▶ **TRAVAIL À EFFECTUER**
**A)** D'après le passage sur l'initiative du référendum, quelle part des électeurs inscrits doit soutenir la proposition émanant d'un cinquième des membres du Parlement ?
**B)** Recopiez fidèlement le passage sur l'initiative du référendum, depuis « - soit, depuis » jusqu'à « populaire (Cf. infra). » inclus.

Le déclenchement de l'article 11 figure au nombre des actes du président de la République dispensés du contreseing énumérés à l'article 19.
Initiative du référendum
- soit du président de la République, sur proposition du Gouvernement pendant la durée des sessions ou sur proposition conjointe des deux assemblées, publiées au Journal Officiel (art. 11 al. 1). Cependant, hors cohabitation, le président en décide souvent seul en pratique, la proposition a posteriori du Premier ministre, et de son Gouvernement, allant de soi.
- soit, depuis 2015, par un cinquième des membres du Parlement, soutenue par un dixième des électeurs inscrits sur les listes électorales (art. 11 al. 3), mais ce « référendum d’initiative partagée » n'a lieu que si, à la suite de cette initiative, le parlement n'examine pas la proposition au moins une fois par chacune des deux assemblées parlementaires dans un délai de six mois[36] (art. 11 al. 5). Le Conseil constitutionnel contrôle la mise en œuvre de ces dispositions (art. 11 al. 4) et la proposition de loi référendaire qui peut en résulter (art. 61 al. 1). À noter les suggestions de réformes en faveur de l'initiative populaire (Cf. infra).

▶ **Extractions de texte page par page**
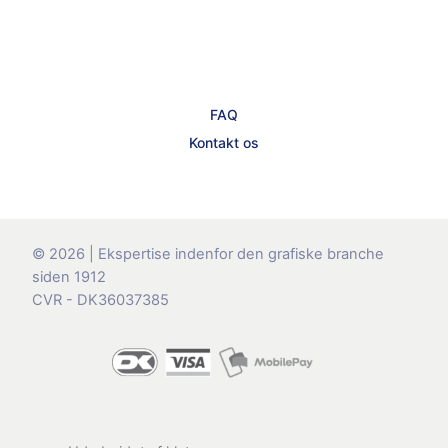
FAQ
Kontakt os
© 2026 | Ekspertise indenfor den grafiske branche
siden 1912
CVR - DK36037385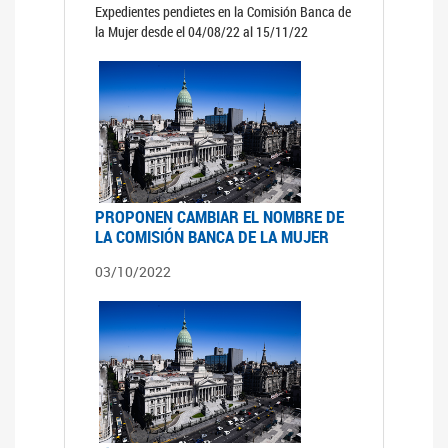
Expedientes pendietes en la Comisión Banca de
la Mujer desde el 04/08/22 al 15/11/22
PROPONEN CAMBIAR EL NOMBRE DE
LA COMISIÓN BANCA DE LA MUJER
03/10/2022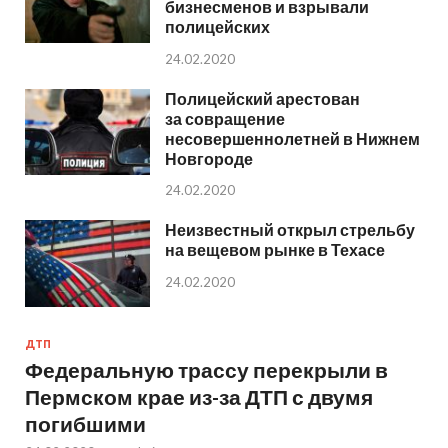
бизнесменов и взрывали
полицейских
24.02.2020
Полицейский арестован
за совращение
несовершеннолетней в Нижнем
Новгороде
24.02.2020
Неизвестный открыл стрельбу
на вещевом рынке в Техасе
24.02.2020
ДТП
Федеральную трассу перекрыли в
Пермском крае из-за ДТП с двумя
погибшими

▶ **RÉPONSES**
**A)** Un dixième des électeurs inscrits sur les listes électorales.

**B)**
- soit, depuis 2015, par un cinquième des membres du Parlement, soutenue par un dixième des électeurs inscrits sur les listes électorales (art. 11 al. 3), mais ce « référendum d’initiative partagée » n'a lieu que si, à la suite de cette initiative, le parlement n'examine pas la proposition au moins une fois par chacune des deux assemblées parlementaires dans un délai de six mois[36] (art. 11 al. 5). Le Conseil constitutionnel contrôle la mise en œuvre de ces dispositions (art. 11 al. 4) et la proposition de loi référendaire qui peut en résulter (art. 61 al. 1). À noter les suggestions de réformes en faveur de l'initiative populaire (Cf. infra).